Our understanding concerning the genetic mechanism underlying the development and homeostasis of brain blood vessel and blood brain barrier (BBB) is very limited. Very few is known about whether there is TGF-β signaling pathway regulated long non-coding RNA (lncRNA) or microRNA (miRNA) in brain endothelial cell, and how they accurately modulate the cellular response to TGF-β signals and function during the development and homeostasis of brian blood vessel. This project will screen TGF-β regulated lncRNAs or miRNAs in brain endothelial cell by deep sequencing, using a mouse model of intraventricular hemorrhage and BBB breakdown caused by Smad4 disruption in brain endothelial cell. The function and mechanism of the TGF-β regulated lncRNAs or miRNAs in regulating proliferation, differentiation, cell transition, migration, apoptosis, and the interaction between endothelial cell and pericyte or astrocyte will be investigated. In addition, brain endothelial cell specific TGF-β regulated coding or non-coding RNA gene knockout mice will be developed. Detailed characterization of morphological and functional defects of brain vessels, endothelial cell differentiation, BBB integrity will be performed. The molecular mechanism underlying the physiological function of TGF-β regulated regulated coding or non-coding RNA gene will be studied. We would expect new mechanistic insights into the development and maintenance of the brain blood vessel and cerebrovascular disorders.

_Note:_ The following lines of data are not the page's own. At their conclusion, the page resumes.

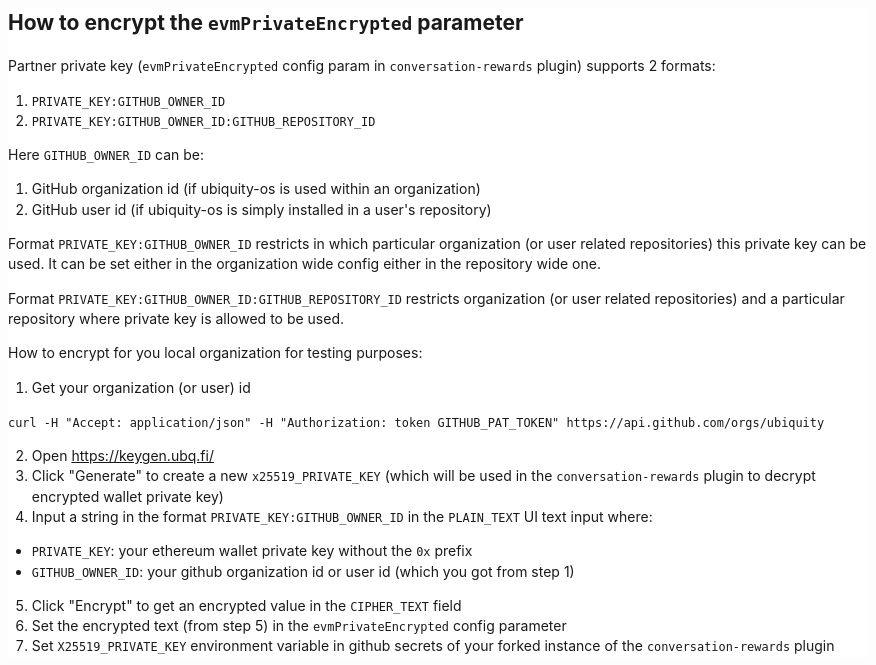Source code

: ## How to encrypt the `evmPrivateEncrypted` parameter

Partner private key (`evmPrivateEncrypted` config param in `conversation-rewards` plugin) supports 2 formats:

1. `PRIVATE_KEY:GITHUB_OWNER_ID`
2. `PRIVATE_KEY:GITHUB_OWNER_ID:GITHUB_REPOSITORY_ID`

Here `GITHUB_OWNER_ID` can be:

1. GitHub organization id (if ubiquity-os is used within an organization)
2. GitHub user id (if ubiquity-os is simply installed in a user's repository)

Format `PRIVATE_KEY:GITHUB_OWNER_ID` restricts in which particular organization (or user related repositories)
this private key can be used. It can be set either in the organization wide config either in the repository wide one.

Format `PRIVATE_KEY:GITHUB_OWNER_ID:GITHUB_REPOSITORY_ID` restricts organization (or user related repositories) and a particular repository where private key is allowed to be used.

How to encrypt for you local organization for testing purposes:

1. Get your organization (or user) id

```
curl -H "Accept: application/json" -H "Authorization: token GITHUB_PAT_TOKEN" https://api.github.com/orgs/ubiquity
```

2. Open https://keygen.ubq.fi/
3. Click "Generate" to create a new `x25519_PRIVATE_KEY` (which will be used in the `conversation-rewards` plugin to decrypt encrypted wallet private key)
4. Input a string in the format `PRIVATE_KEY:GITHUB_OWNER_ID` in the `PLAIN_TEXT` UI text input where:

- `PRIVATE_KEY`: your ethereum wallet private key without the `0x` prefix
- `GITHUB_OWNER_ID`: your github organization id or user id (which you got from step 1)

5. Click "Encrypt" to get an encrypted value in the `CIPHER_TEXT` field
6. Set the encrypted text (from step 5) in the `evmPrivateEncrypted` config parameter
7. Set `X25519_PRIVATE_KEY` environment variable in github secrets of your forked instance of the `conversation-rewards` plugin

人类对脑血管和血脑屏障发育及稳态维持的遗传调控机制的认识相当有限,对脑血管内皮中是否存在受TGF-β信号通路调节的lncRNA和miRNA，以及它们如何精确调控对TGF-β的反应性并在脑血管和血脑屏障发育过程中发挥功能几乎一无所知。本项目将利用脑血管内皮Smad4基因敲除导致颅内出血和血脑屏障缺陷的小鼠模型，通过深度测序筛选脑血管内皮中受TGF-β通路调节的非编码RNA和调控基因,验证和评价它们影响脑血管内皮对TGF-β的反应性及其增殖、分化、细胞转化、迁移、凋亡、及与周细胞或神经胶质细胞相互作用等功能，并探索其分子机制。同时研制脑血管内皮特异性基因敲除小鼠，在生物整体水平、组织细胞水平和分子水平对突变小鼠脑血管表型系统分析，研究TGF-β通路调控基因和非编码RNA基因在脑血管和血脑屏障发育及稳态维持中的生理功能和分子机制，期望在脑血管发育和疾病的遗传调控机制方面有全新的认识。

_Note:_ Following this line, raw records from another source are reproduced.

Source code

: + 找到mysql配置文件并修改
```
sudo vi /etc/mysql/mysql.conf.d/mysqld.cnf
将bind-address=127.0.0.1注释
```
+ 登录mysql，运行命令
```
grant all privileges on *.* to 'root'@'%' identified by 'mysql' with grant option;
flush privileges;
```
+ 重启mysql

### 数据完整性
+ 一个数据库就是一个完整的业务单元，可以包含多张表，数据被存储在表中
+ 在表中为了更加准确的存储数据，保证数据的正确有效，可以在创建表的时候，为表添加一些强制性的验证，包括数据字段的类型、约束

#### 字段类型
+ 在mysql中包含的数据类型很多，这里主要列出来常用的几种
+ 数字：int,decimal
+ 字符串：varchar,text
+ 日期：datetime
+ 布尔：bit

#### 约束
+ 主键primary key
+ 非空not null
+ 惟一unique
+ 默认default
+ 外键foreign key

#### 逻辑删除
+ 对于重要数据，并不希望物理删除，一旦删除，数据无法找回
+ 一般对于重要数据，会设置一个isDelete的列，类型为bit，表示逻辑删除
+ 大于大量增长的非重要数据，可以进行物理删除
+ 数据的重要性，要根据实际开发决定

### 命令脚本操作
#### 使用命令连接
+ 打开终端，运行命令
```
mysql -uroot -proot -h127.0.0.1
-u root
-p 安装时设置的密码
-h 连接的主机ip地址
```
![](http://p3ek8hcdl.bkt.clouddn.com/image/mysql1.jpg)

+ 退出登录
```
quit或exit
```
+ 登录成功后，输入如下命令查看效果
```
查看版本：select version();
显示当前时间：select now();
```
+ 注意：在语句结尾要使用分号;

本项目利用脑血管内皮Smad4基因敲除导致颅内出血和血脑屏障缺陷的小鼠模型，通过深度测序筛选脑血管内皮中受TGF-β通路调节的非编码RNA和调控基因。在体外研究了部分调控分子对脑血管内皮细胞TGF-β信号反应性及其功能的影响，并研制了8种新型脑血管内皮细胞特异性基因敲除小鼠。在生物整体水平、组织器官水平和分子水平对突变小鼠脑血管表型系统分析，并探索了相关的分子机制。研究揭示了脑血管内皮细胞通过维持乳酸稳态调节海马成体神经发生和认知功能的全新机制，证实脑血管内皮细胞PTEN/Akt信号通路通过MCT1调控乳酸的跨血管转运，进而调节海马成体神经发生以及学习认知功能。首次提供体内证据揭示了Hgs介导的ESCRT系统在维持脑血管内皮细胞极性和脑血管稳定性中的生理功能，并证实Hgs介导的ESCRT系统通过调控VE-cadherin的细胞内吞再循环过程维持脑血管内皮细胞极性。14篇研究论文和综述发表在Cell Stem Cell、Cardiovascular Research等专业杂志上。